| INFORMATION SUPPLIED |
______

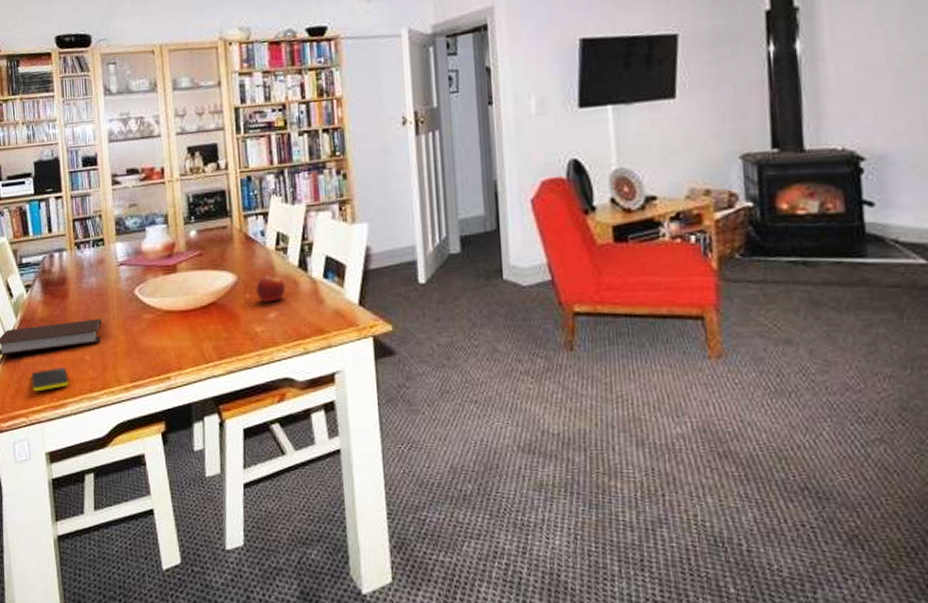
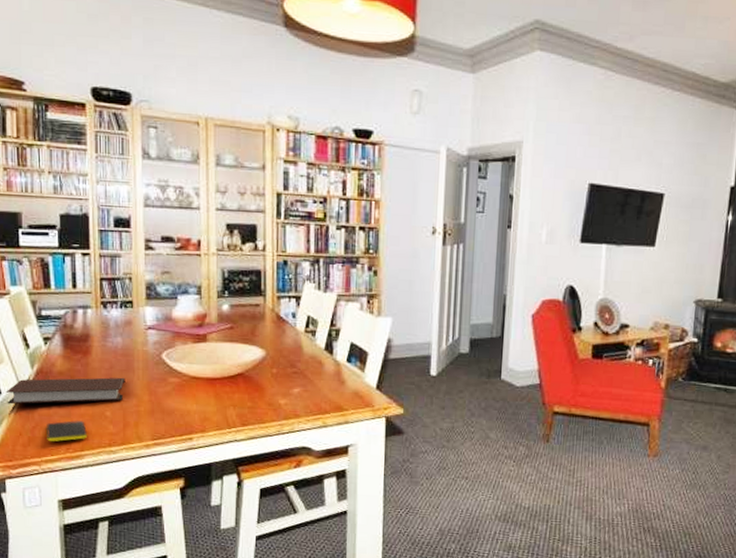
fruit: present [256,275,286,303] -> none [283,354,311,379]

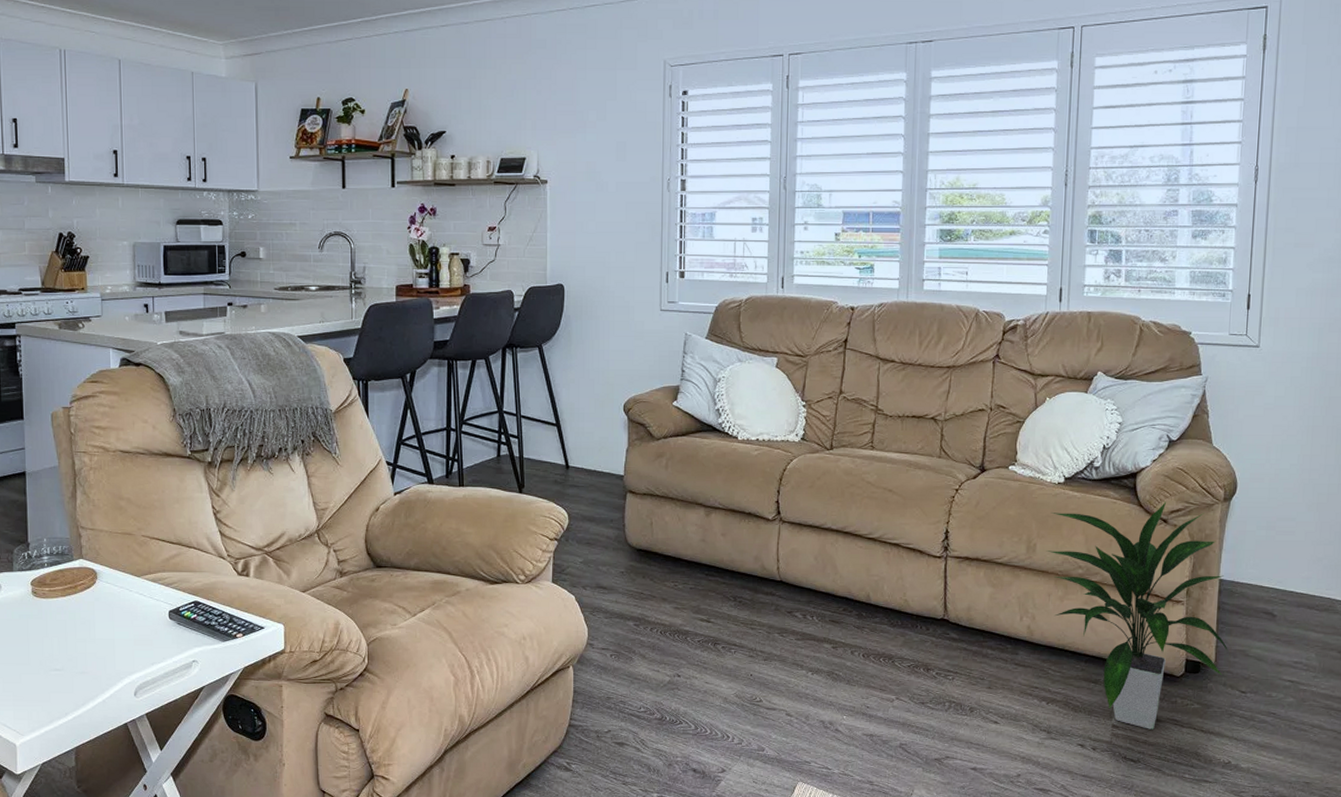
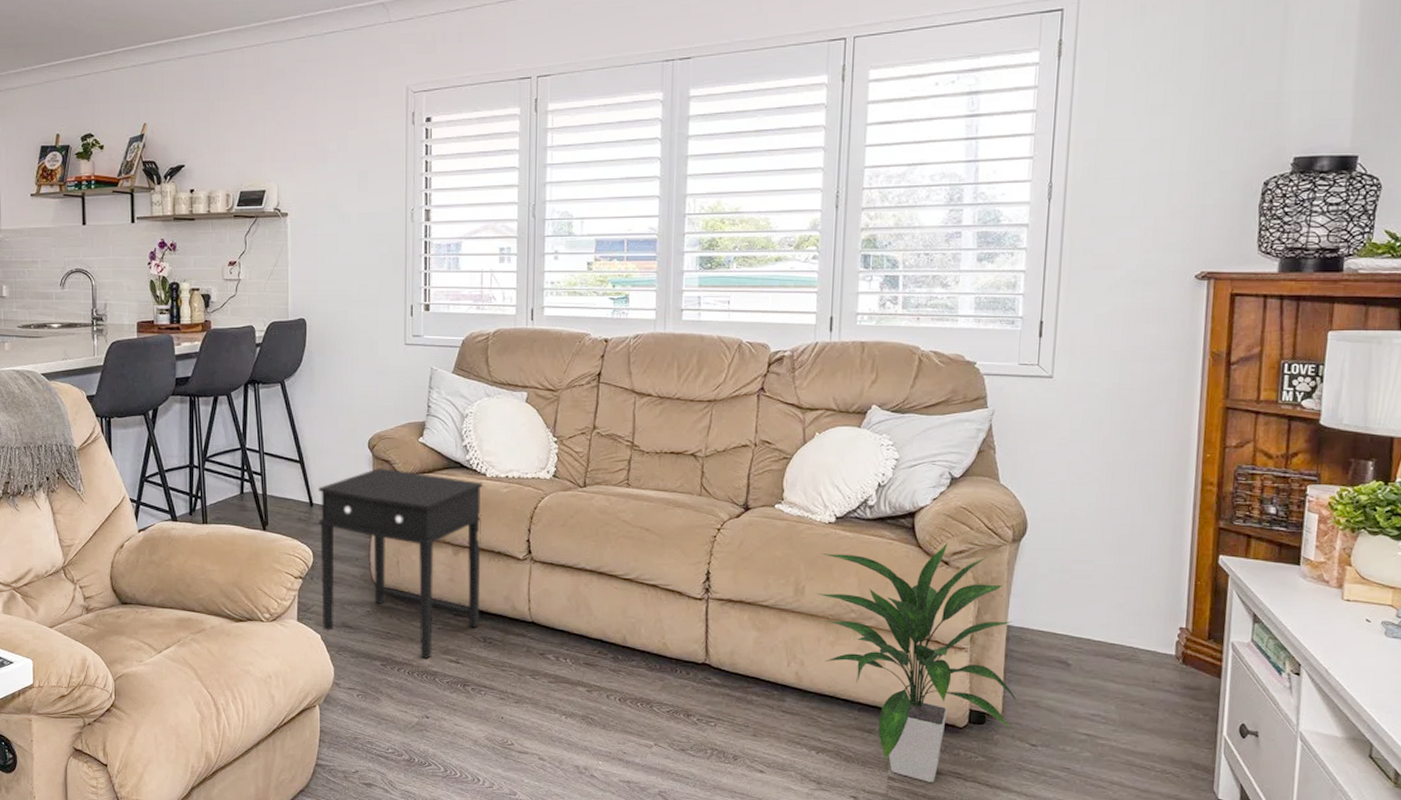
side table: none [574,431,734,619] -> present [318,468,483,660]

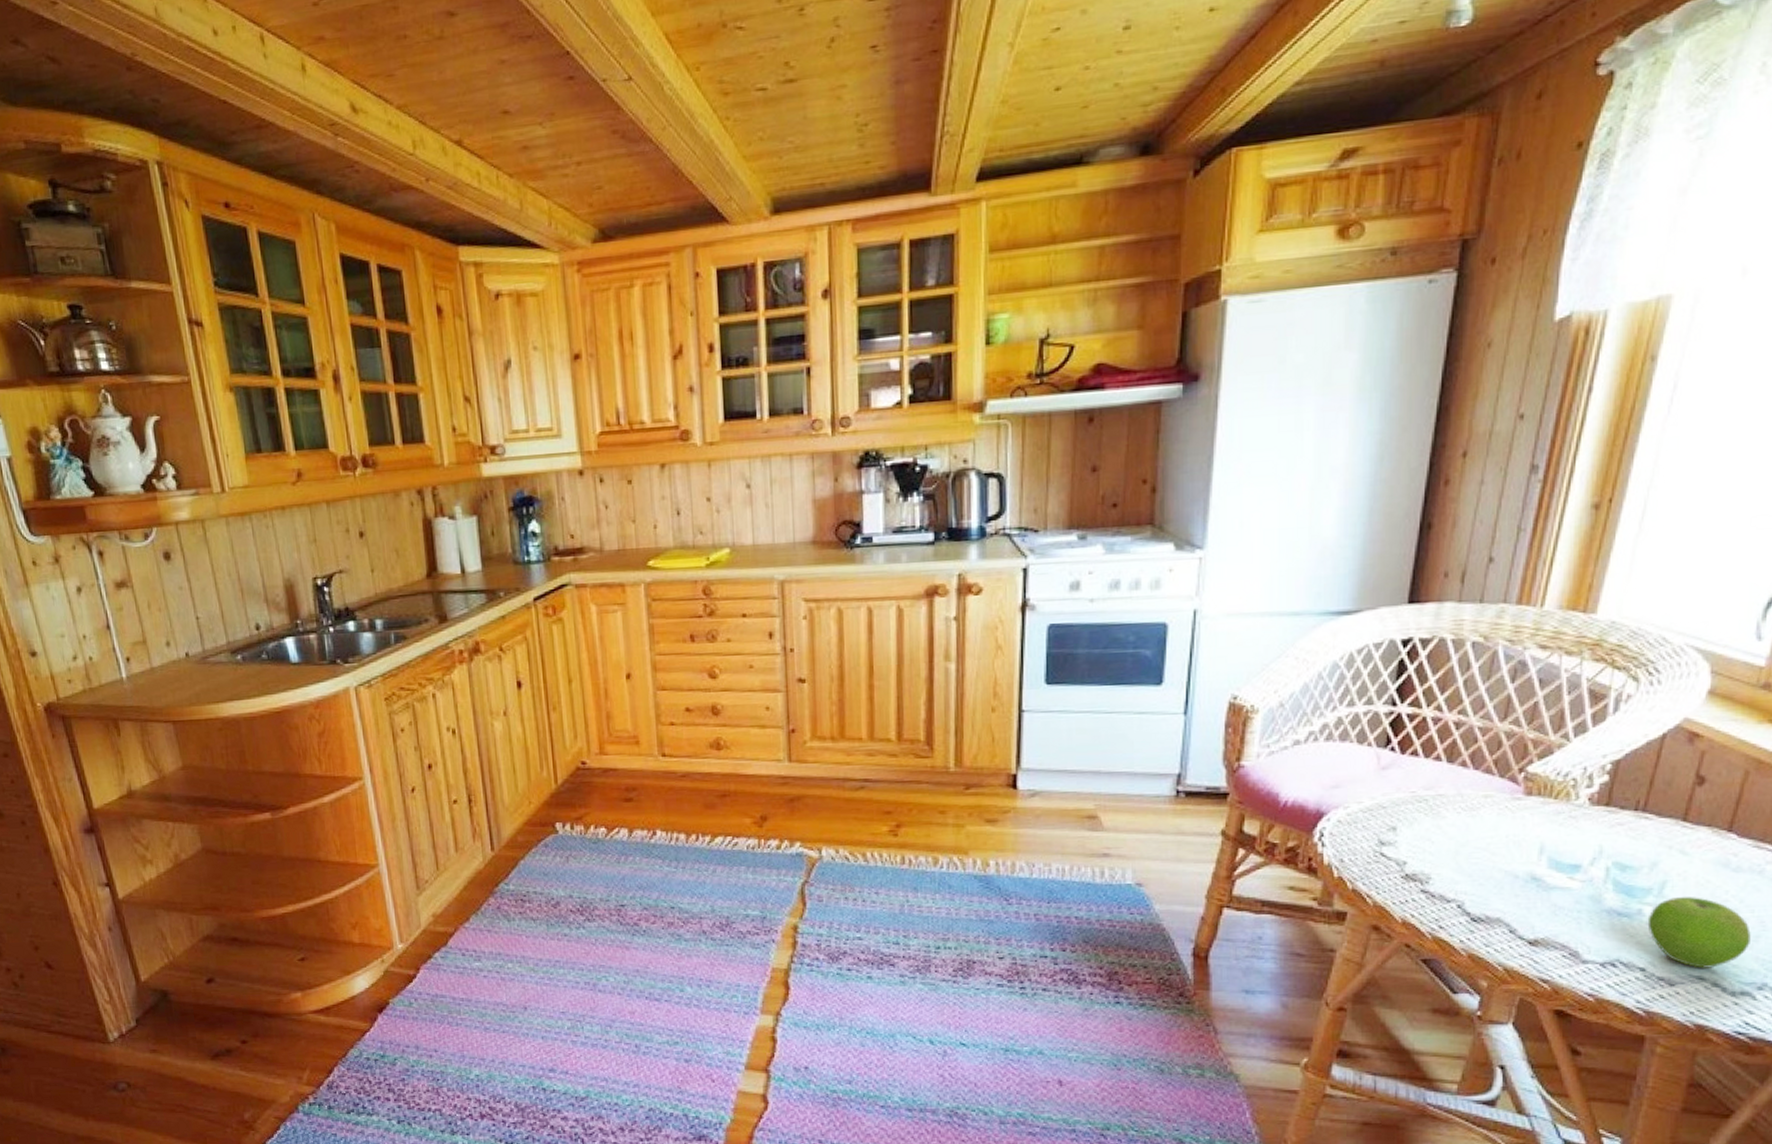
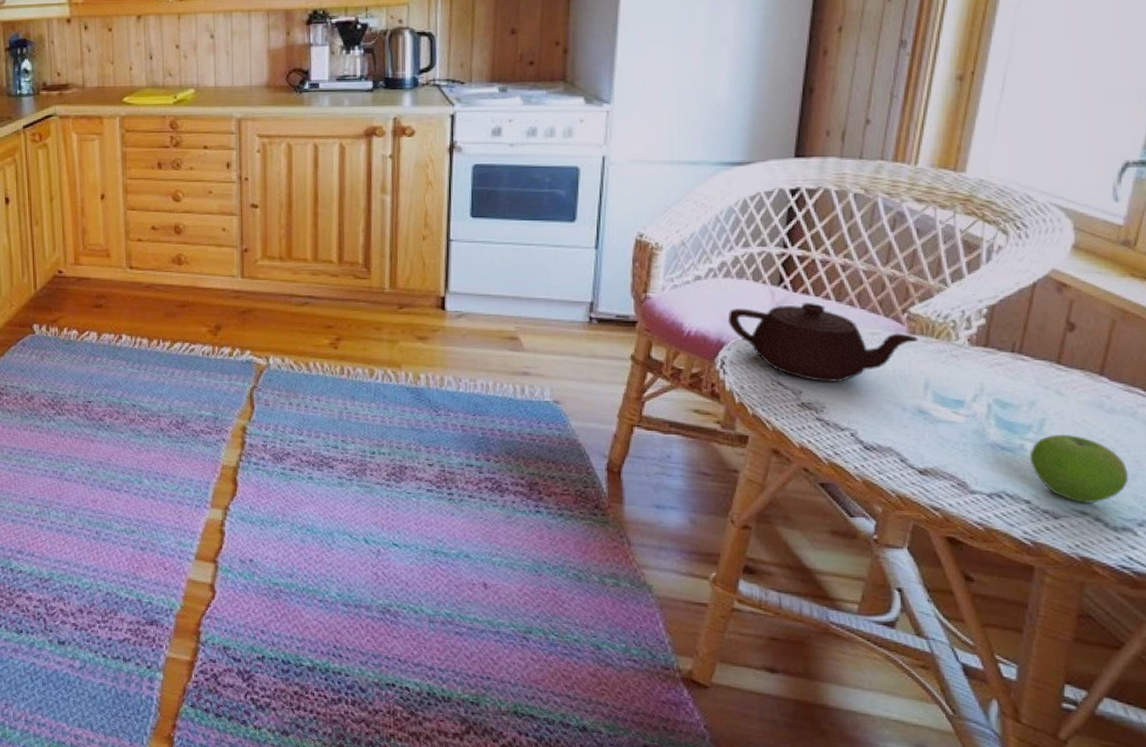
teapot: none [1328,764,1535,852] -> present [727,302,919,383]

______

| TASK DESCRIPTION |
Restate the whole listing above exactly, please, omitting every image.

| EXERCISE RESPONSE |
fruit: present [256,275,286,303] -> none [283,354,311,379]

side table: none [574,431,734,619] -> present [318,468,483,660]

teapot: none [1328,764,1535,852] -> present [727,302,919,383]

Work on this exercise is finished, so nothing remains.